ASSIGNMENT: Your task is to transcribe all the entries exactly, excluding pictures.

EXCERPTED RECORDS:
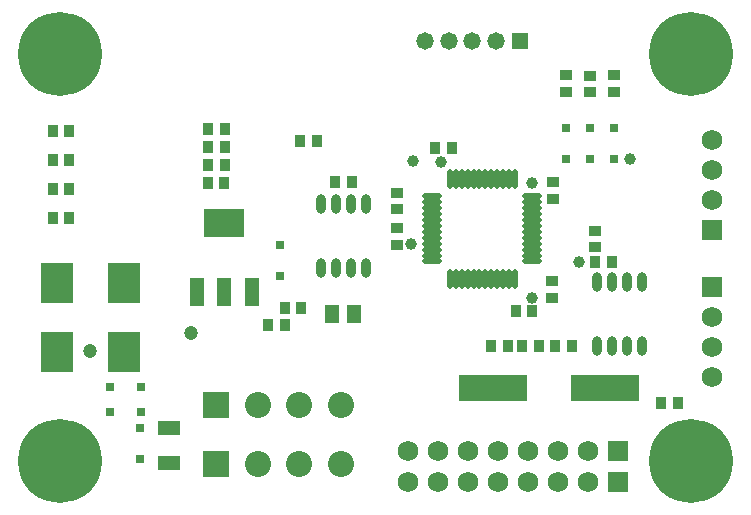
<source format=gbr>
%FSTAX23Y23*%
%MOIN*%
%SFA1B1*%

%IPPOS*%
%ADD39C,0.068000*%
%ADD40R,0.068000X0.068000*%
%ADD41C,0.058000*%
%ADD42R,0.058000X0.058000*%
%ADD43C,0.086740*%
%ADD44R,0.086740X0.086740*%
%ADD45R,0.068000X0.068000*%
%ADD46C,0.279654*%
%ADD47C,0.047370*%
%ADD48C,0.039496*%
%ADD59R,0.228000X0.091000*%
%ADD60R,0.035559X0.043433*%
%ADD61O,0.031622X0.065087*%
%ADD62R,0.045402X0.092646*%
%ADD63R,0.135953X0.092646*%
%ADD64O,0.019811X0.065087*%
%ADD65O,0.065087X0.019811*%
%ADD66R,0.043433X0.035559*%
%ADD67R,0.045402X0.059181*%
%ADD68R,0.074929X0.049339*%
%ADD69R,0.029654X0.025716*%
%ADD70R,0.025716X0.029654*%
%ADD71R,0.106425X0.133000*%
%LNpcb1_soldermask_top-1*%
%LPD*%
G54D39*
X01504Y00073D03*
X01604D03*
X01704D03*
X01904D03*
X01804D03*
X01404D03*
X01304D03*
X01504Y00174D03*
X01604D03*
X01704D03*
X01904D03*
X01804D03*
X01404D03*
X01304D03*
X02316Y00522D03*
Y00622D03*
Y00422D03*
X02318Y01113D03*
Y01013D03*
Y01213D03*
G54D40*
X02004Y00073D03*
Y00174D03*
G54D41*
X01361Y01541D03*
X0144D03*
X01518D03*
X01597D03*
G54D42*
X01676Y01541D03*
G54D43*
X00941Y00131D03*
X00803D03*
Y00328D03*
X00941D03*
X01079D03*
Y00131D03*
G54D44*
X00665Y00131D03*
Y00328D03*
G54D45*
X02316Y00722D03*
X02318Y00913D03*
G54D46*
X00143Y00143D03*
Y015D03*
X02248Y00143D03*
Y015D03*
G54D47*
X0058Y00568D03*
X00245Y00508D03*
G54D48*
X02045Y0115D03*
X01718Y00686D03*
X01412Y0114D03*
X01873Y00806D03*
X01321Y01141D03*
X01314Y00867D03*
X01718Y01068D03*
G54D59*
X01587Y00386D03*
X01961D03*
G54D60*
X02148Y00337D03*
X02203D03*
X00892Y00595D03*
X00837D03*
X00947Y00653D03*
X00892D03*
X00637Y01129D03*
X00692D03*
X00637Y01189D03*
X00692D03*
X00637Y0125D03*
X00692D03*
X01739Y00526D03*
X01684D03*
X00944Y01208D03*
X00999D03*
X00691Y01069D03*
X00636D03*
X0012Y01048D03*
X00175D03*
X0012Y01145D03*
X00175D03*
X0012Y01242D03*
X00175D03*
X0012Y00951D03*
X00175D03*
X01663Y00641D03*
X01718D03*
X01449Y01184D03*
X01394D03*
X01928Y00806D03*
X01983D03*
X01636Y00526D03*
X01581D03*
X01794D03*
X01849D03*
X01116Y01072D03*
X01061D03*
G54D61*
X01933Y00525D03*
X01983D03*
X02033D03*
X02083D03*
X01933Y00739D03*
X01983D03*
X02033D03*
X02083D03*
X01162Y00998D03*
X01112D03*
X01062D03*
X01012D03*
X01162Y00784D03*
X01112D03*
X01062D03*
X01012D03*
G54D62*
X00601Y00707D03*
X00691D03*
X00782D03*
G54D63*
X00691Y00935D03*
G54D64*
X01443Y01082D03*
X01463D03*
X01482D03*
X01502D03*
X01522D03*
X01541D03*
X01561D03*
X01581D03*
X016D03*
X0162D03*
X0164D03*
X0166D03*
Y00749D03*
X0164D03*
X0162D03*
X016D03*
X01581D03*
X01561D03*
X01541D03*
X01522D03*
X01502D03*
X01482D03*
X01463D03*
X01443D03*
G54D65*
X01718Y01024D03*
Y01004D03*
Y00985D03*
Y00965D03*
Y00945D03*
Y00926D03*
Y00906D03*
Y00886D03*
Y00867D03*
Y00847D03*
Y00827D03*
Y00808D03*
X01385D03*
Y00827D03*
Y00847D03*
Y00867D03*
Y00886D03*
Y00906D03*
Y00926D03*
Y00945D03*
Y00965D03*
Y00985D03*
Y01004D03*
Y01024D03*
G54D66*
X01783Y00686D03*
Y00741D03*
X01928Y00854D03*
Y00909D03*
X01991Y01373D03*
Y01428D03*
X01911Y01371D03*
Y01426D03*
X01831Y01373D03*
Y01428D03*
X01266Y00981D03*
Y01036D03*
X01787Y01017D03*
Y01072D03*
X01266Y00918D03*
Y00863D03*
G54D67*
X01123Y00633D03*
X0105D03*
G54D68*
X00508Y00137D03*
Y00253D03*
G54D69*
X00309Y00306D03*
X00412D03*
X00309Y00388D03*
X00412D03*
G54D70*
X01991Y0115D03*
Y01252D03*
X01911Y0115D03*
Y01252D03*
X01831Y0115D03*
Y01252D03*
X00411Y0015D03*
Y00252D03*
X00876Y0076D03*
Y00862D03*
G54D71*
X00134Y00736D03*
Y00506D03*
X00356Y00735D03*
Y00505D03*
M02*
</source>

OUTPUT OF THE TASK:
<source format=gbr>
%FSTAX23Y23*%
%MOIN*%
%SFA1B1*%

%IPPOS*%
%ADD39C,0.068000*%
%ADD40R,0.068000X0.068000*%
%ADD41C,0.058000*%
%ADD42R,0.058000X0.058000*%
%ADD43C,0.086740*%
%ADD44R,0.086740X0.086740*%
%ADD45R,0.068000X0.068000*%
%ADD46C,0.279654*%
%ADD47C,0.047370*%
%ADD48C,0.039496*%
%ADD59R,0.228000X0.091000*%
%ADD60R,0.035559X0.043433*%
%ADD61O,0.031622X0.065087*%
%ADD62R,0.045402X0.092646*%
%ADD63R,0.135953X0.092646*%
%ADD64O,0.019811X0.065087*%
%ADD65O,0.065087X0.019811*%
%ADD66R,0.043433X0.035559*%
%ADD67R,0.045402X0.059181*%
%ADD68R,0.074929X0.049339*%
%ADD69R,0.029654X0.025716*%
%ADD70R,0.025716X0.029654*%
%ADD71R,0.106425X0.133000*%
%LNpcb1_soldermask_top-1*%
%LPD*%
G54D39*
X01504Y00073D03*
X01604D03*
X01704D03*
X01904D03*
X01804D03*
X01404D03*
X01304D03*
X01504Y00174D03*
X01604D03*
X01704D03*
X01904D03*
X01804D03*
X01404D03*
X01304D03*
X02316Y00522D03*
Y00622D03*
Y00422D03*
X02318Y01113D03*
Y01013D03*
Y01213D03*
G54D40*
X02004Y00073D03*
Y00174D03*
G54D41*
X01361Y01541D03*
X0144D03*
X01518D03*
X01597D03*
G54D42*
X01676Y01541D03*
G54D43*
X00941Y00131D03*
X00803D03*
Y00328D03*
X00941D03*
X01079D03*
Y00131D03*
G54D44*
X00665Y00131D03*
Y00328D03*
G54D45*
X02316Y00722D03*
X02318Y00913D03*
G54D46*
X00143Y00143D03*
Y015D03*
X02248Y00143D03*
Y015D03*
G54D47*
X0058Y00568D03*
X00245Y00508D03*
G54D48*
X02045Y0115D03*
X01718Y00686D03*
X01412Y0114D03*
X01873Y00806D03*
X01321Y01141D03*
X01314Y00867D03*
X01718Y01068D03*
G54D59*
X01587Y00386D03*
X01961D03*
G54D60*
X02148Y00337D03*
X02203D03*
X00892Y00595D03*
X00837D03*
X00947Y00653D03*
X00892D03*
X00637Y01129D03*
X00692D03*
X00637Y01189D03*
X00692D03*
X00637Y0125D03*
X00692D03*
X01739Y00526D03*
X01684D03*
X00944Y01208D03*
X00999D03*
X00691Y01069D03*
X00636D03*
X0012Y01048D03*
X00175D03*
X0012Y01145D03*
X00175D03*
X0012Y01242D03*
X00175D03*
X0012Y00951D03*
X00175D03*
X01663Y00641D03*
X01718D03*
X01449Y01184D03*
X01394D03*
X01928Y00806D03*
X01983D03*
X01636Y00526D03*
X01581D03*
X01794D03*
X01849D03*
X01116Y01072D03*
X01061D03*
G54D61*
X01933Y00525D03*
X01983D03*
X02033D03*
X02083D03*
X01933Y00739D03*
X01983D03*
X02033D03*
X02083D03*
X01162Y00998D03*
X01112D03*
X01062D03*
X01012D03*
X01162Y00784D03*
X01112D03*
X01062D03*
X01012D03*
G54D62*
X00601Y00707D03*
X00691D03*
X00782D03*
G54D63*
X00691Y00935D03*
G54D64*
X01443Y01082D03*
X01463D03*
X01482D03*
X01502D03*
X01522D03*
X01541D03*
X01561D03*
X01581D03*
X016D03*
X0162D03*
X0164D03*
X0166D03*
Y00749D03*
X0164D03*
X0162D03*
X016D03*
X01581D03*
X01561D03*
X01541D03*
X01522D03*
X01502D03*
X01482D03*
X01463D03*
X01443D03*
G54D65*
X01718Y01024D03*
Y01004D03*
Y00985D03*
Y00965D03*
Y00945D03*
Y00926D03*
Y00906D03*
Y00886D03*
Y00867D03*
Y00847D03*
Y00827D03*
Y00808D03*
X01385D03*
Y00827D03*
Y00847D03*
Y00867D03*
Y00886D03*
Y00906D03*
Y00926D03*
Y00945D03*
Y00965D03*
Y00985D03*
Y01004D03*
Y01024D03*
G54D66*
X01783Y00686D03*
Y00741D03*
X01928Y00854D03*
Y00909D03*
X01991Y01373D03*
Y01428D03*
X01911Y01371D03*
Y01426D03*
X01831Y01373D03*
Y01428D03*
X01266Y00981D03*
Y01036D03*
X01787Y01017D03*
Y01072D03*
X01266Y00918D03*
Y00863D03*
G54D67*
X01123Y00633D03*
X0105D03*
G54D68*
X00508Y00137D03*
Y00253D03*
G54D69*
X00309Y00306D03*
X00412D03*
X00309Y00388D03*
X00412D03*
G54D70*
X01991Y0115D03*
Y01252D03*
X01911Y0115D03*
Y01252D03*
X01831Y0115D03*
Y01252D03*
X00411Y0015D03*
Y00252D03*
X00876Y0076D03*
Y00862D03*
G54D71*
X00134Y00736D03*
Y00506D03*
X00356Y00735D03*
Y00505D03*
M02*
</source>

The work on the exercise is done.